Uzun süredir beklenen Avatar’ın ikinci filmi bu Aralık’ta vizyona girecek. Eğer benim gibi filmin büyük hayranlarındansanız şimdiden kendinizi sinema salonunda James Cameron’un muhteşem yönetmenliğinde çekilen bu filmi izlerken hayal etmeye başlamışsınızdır bile.
Neden Avatar’ın İkinci Filmi Bu Kadar Gecikti?
İlk filmin 2009’da çıkmasının ardından ikinci filmin bu kadar gecikmiş olması birçoğumuzu meraklandırdı. İkinci filmin neden bu kadar gecikmiş olduğu sorusunun cevabı, Avatar filminin aslında bizlere ne anlatmak istediği ve bizlerde neyi uyandırmak istediği sorusunun altında yatıyor. Avatar yalnızca bir bilim kurgu filmi olmanın çok üstünde bir yapım. Film sırasında günümüzde vuku bulmuş uygarlık seviyesinin ne kadar düşmüş olduğu, kapitalizmin taşındığı boyut, imperyalizm, insanların para ve güç uğruna her şeyi yapabilme yetisine sahip olduğu çokça duruluyor. Filmin ilk dakikalarında insanların maskelerle dolaştığı, şehrin led ışıklarla aydınlatıldığı, teknolojik açıdan oldukça gelişmiş ve kalabalık bir şehir görüyoruz. Bu şehir; yeşilin kalmadığı, insanların yalnızca zevk para ve güç uğruna savaştığı, rekabet ettiği, birlik bilincinden çok uzak bir şehir. Aynı zamanda yine filmin ilk dakikalarında televizyonda veriler haberler de hemen dikkat çekiyor: Nesli tükenmekte olan hayvanlar.
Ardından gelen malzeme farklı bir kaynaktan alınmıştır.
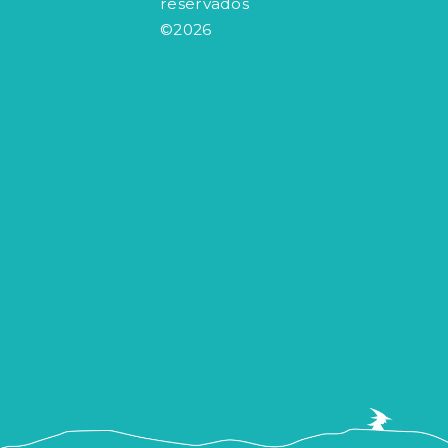
reservados
©2026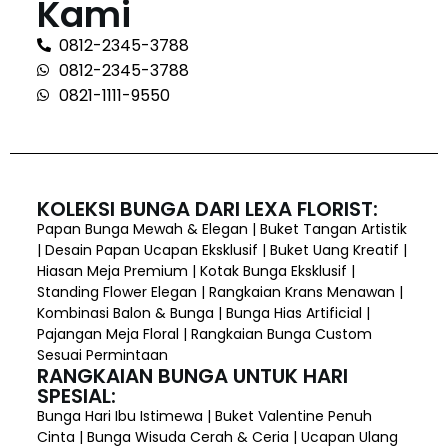
Kami
0812-2345-3788
0812-2345-3788
0821-1111-9550
KOLEKSI BUNGA DARI LEXA FLORIST:
Papan Bunga Mewah & Elegan | Buket Tangan Artistik
| Desain Papan Ucapan Eksklusif | Buket Uang Kreatif |
Hiasan Meja Premium | Kotak Bunga Eksklusif |
Standing Flower Elegan | Rangkaian Krans Menawan |
Kombinasi Balon & Bunga | Bunga Hias Artificial |
Pajangan Meja Floral | Rangkaian Bunga Custom
Sesuai Permintaan
RANGKAIAN BUNGA UNTUK HARI
SPESIAL:
Bunga Hari Ibu Istimewa | Buket Valentine Penuh
Cinta | Bunga Wisuda Cerah & Ceria | Ucapan Ulang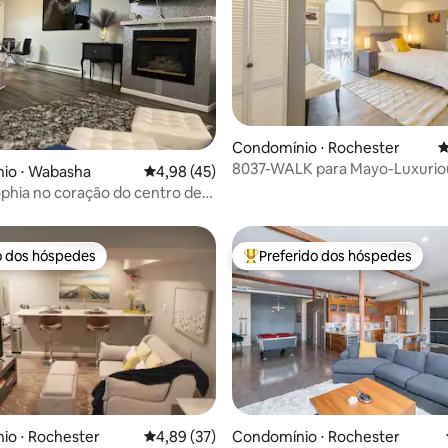
édia de 5, 250 avaliações
Condomínio ⋅ Rochester
4
8037-WALK para Mayo-Luxurio
io ⋅ Wabasha
4,98 de uma avaliação média de 5, 45 avalia
4,98 (45)
unidade Estacionamento gratu
ophia no coração do centro de
o dos hóspedes
Preferido dos hóspedes
o dos hóspedes
Entre os melhores preferidos d
io ⋅ Rochester
4,89 de uma avaliação média de 5, 37 avalia
4,89 (37)
Condomínio ⋅ Rochester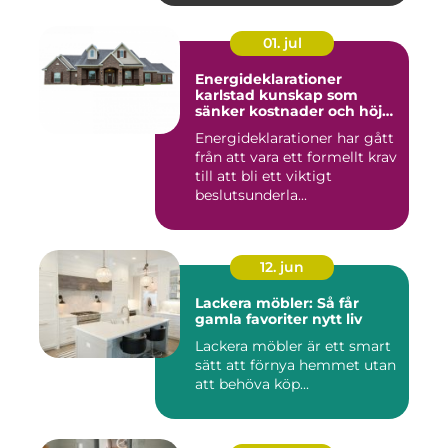
01. jul
Energideklarationer
karlstad kunskap som
sänker kostnader och höjer
värdet
Energideklarationer har gått
från att vara ett formellt krav
till att bli ett viktigt
beslutsunderla...
12. jun
Lackera möbler: Så får
gamla favoriter nytt liv
Lackera möbler är ett smart
sätt att förnya hemmet utan
att behöva köp...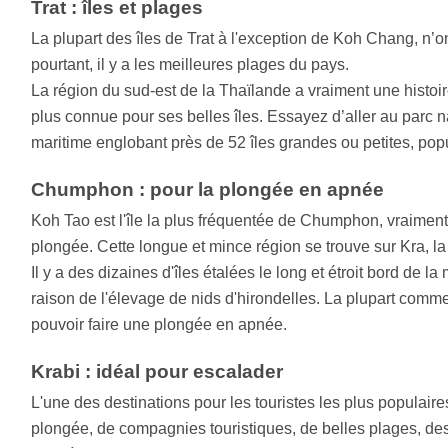
Trat : îles et plages
La plupart des îles de Trat à l'exception de Koh Chang, n’o
pourtant, il y a les meilleures plages du pays.
La région du sud-est de la Thaïlande a vraiment une histoire 
plus connue pour ses belles îles. Essayez d’aller au parc
maritime englobant près de 52 îles grandes ou petites, pop
Chumphon : pour la plongée en apnée
Koh Tao est l'île la plus fréquentée de Chumphon, vraimen
plongée. Cette longue et mince région se trouve sur Kra, la 
Il y a des dizaines d'îles étalées le long et étroit bord de la
raison de l'élevage de nids d'hirondelles. La plupart comme
pouvoir faire une plongée en apnée.
Krabi : idéal pour escalader
L'une des destinations pour les touristes les plus populai
plongée, de compagnies touristiques, de belles plages, des 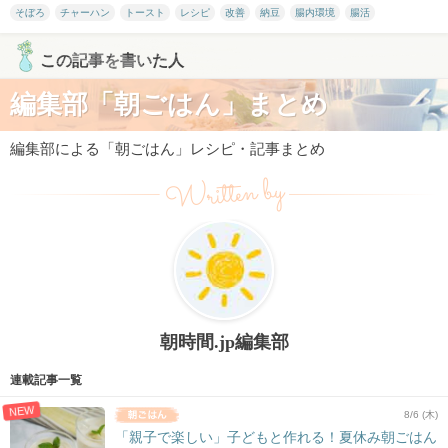
そぼろ
チャーハン
トースト
レシピ
改善
納豆
腸内環境
腸活
この記事を書いた人
編集部「朝ごはん」まとめ
編集部による「朝ごはん」レシピ・記事まとめ
Written by
朝時間.jp編集部
連載記事一覧
NEW
8/6 (木)
「親子で楽しい」子どもと作れる！夏休み朝ごはん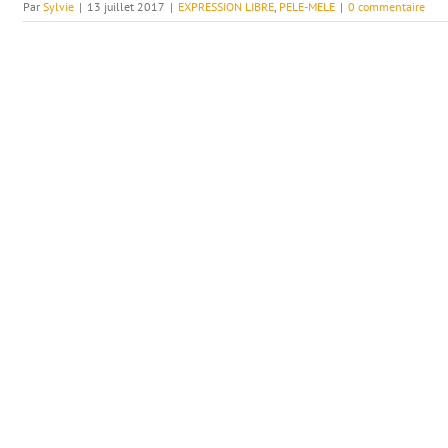
Par
Sylvie
|
13 juillet 2017
|
EXPRESSION LIBRE
,
PELE-MELE
|
0 commentaire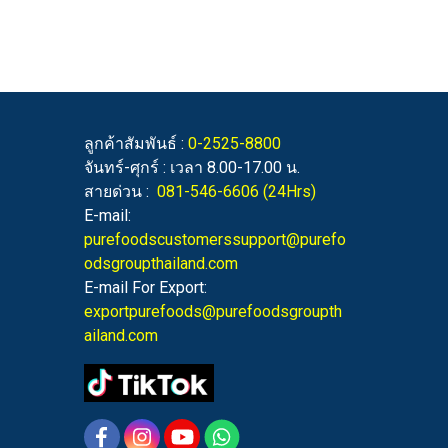
ลูกค้าสัมพันธ์ :
0-2525-8800
จันทร์-ศุกร์ : เวลา 8.00-17.00 น.
สายด่วน :
081-546-6606
(24Hrs)
E-mail:
purefoodscustomerssupport@purefo
odsgroupthailand.com
E-mail For Export:
exportpurefoods@purefoodsgroupth
ailand.com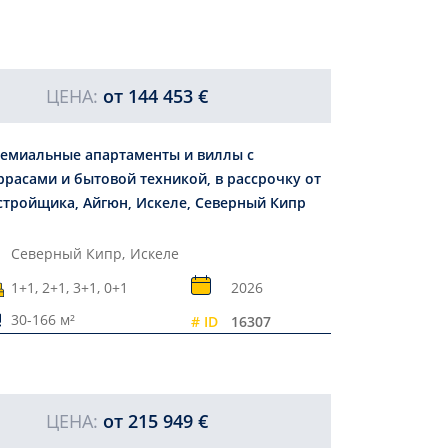
ЦЕНА:
от
144 453 €
емиальные апартаменты и виллы с
ррасами и бытовой техникой, в рассрочку от
стройщика, Айгюн, Искеле, Северный Кипр
Северный Кипр,
Искеле
1+1, 2+1, 3+1, 0+1
2026
30-166 м²
# ID
16307
ЦЕНА:
от
215 949 €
James Cameron aslında bize olası bir gelecek gösteriyor filmin başında. İnsanın var olan tüm doğal enerji kaynaklarını tükettiği ve enerji krizinin patlak verdiği bir gelecek. Bu olası, iç karartan geleceği gösterdikten sonra aslında özümüzün ait olduğu ve içten içe özlemini çektiğimiz Pandora’ya uçuruyor bizi bir uzay aracılığıyla. Filmin en etkileyici taraflarından biri olayların ve mekanların gerçekten izleyiciyi her yönden içine çekip, oradan oraya sürükleyebilen, gördüklerinizi duyularınızda hissedebilecek kadar gerçek, ama aslında bir o kadar da yanılsama olması. Pandora, doğanın olduğu gibi korunduğu, insan ve doğanın ayrı iki form değil de tamamen iç içe olduğu, her şeyin arasında zaten var olan bağın Pandora’da yaşayan Navi halkının günlük yaşamına her açıdan yansıdığını gördüğümüz bir gezegen. Pandora öyle bir yer ki oraya ait olabilme düşüncesi bile insana anlık bir huzur veriyor. James Cameron’un aslında filmde yaşattığı, filmi farklı kılan ve bu kadar geniş bir seyirci kitlesine ulaştıran özelliği de bu: Filmin duyulara çok nazik ama çok güçlü bir şekilde hitap ediyor ve Pandora gibi bir gezegenin hasretini hissettiriyor oluşu. James Cameron, birinci filmin neden bu kadar tutulduğuyla ilgili şöyle diyor:
“İlk filmde üçüncü bir seviye var. İzlediğiniz o dünyada olmak istiyorsunuz ve orada güvende olacağınızı hissediyorsunuz. Filmdeki uçma sahnesinin hissettirdiği özgürlük ve heyecan hissi ya da toprak kokusunu burnunuza getiren bir orman… Bu ancak duyularınızda ulaşabileceğiniz bir seviye. Bu seviye, ilk filmin ruhunda yatıyor.”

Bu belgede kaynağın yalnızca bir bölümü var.